Several of Poul Anderson's characters have this experience. In The Corridors Of Time (London, 1968), Malcolm Lockridge calculates that he is now alive about four thousand years before his own birth. He mentally reviews the world that he has entered:
a Cretan sea king;
the General Grant Tree a seedling;
bronze in the Mediterranean region;
Northern Europe neolithic;
a dolmen raised only a few generations ago;
before Christ and even before Abraham, he is in a Denmark not yet entered by the Danes.
"The strangeness seeped through him like a physical cold." (p. 34)
At about the same time but in The Dancer From Atlantis (London, 1977), Duncan Reid is "...stunned by an avalanche of experiences and impressions like none he had imagined - for no historical novelist could give him the total reality..." (p. 51)
Reid sails past a Crete ruled by the Minos in his Labyrinth towards an Athens where he will meet Prince Theseus, yet he remembers as a boy reading "...how a hero named Theseus slew the gruesome Minotaur..." (p.52). Theseus will tell him that the seven youths and seven maidens of Athenian nobility are not sacrificed to the Minotaur but kept hostage "...till the next lot arrives." (p. 76) Thus, they spend nine years at an impressionable age under Cretan influence before returning home to rule. Anderson reasons towards a realistic political manipulation of the hostages by the Minos.
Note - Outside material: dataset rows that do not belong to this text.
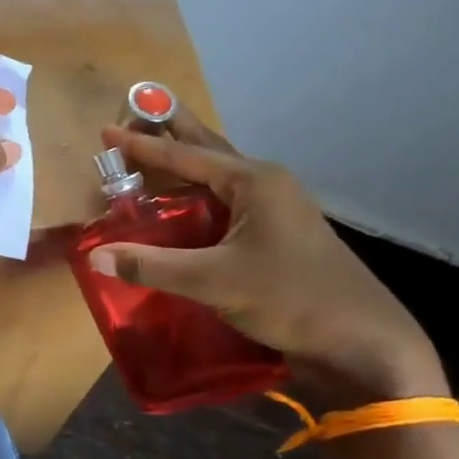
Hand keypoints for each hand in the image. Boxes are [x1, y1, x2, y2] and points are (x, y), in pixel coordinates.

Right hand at [88, 112, 444, 407]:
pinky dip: (195, 197)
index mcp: (254, 182)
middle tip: (135, 115)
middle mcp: (265, 185)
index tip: (106, 131)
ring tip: (149, 157)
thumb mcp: (214, 281)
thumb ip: (152, 266)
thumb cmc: (291, 298)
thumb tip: (95, 257)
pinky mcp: (276, 235)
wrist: (362, 342)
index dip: (143, 146)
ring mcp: (275, 210)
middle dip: (171, 133)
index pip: (185, 155)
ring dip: (183, 167)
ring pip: (217, 177)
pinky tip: (178, 209)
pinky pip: (224, 203)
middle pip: (208, 150)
Jack Finney wrote high quality nostalgic time travel fiction focused on turn of the century New York. Anderson matches him with this scene in Victorian London:
"This was the first moment that the reality of time travel struck home to Everard. He had known it with the top of his mind, been duly impressed, but it was, for his emotions, merely exotic. Now, clopping through a London he did not know in a hansom cab (not a tourist-trap anachronism, but a working machine, dusty and battered); smelling an air which held more smoke than a twentieth-century city but no gasoline fumes; seeing the crowd which milled past - gentlemen in bowlers and top hats, sooty navvies, long-skirted women, and not actors but real, talking, perspiring, laughing and sombre human beings off on real business - it hit him with full force that he was here. At this moment his mother had not been born; his grandparents were young couples just getting settled to harness; Grover Cleveland was President of the United States and Victoria was Queen of England; Kipling was writing and the last Indian uprisings in America had yet to come...it was like a blow on the head." (Guardians Of Time (London, 1964), pp. 23-24)
I felt obliged to quote that passage in its entirety. In fact, I had to stop short of the following paragraph where the two Time Patrolmen discuss the significance of the scene. As in many of his descriptive passages, Anderson mentions details, lists human activities and appeals to several of the senses, telling us what Everard sees, hears ("...clopping...") and smells. And, as I said at the beginning, the experience hits him hard.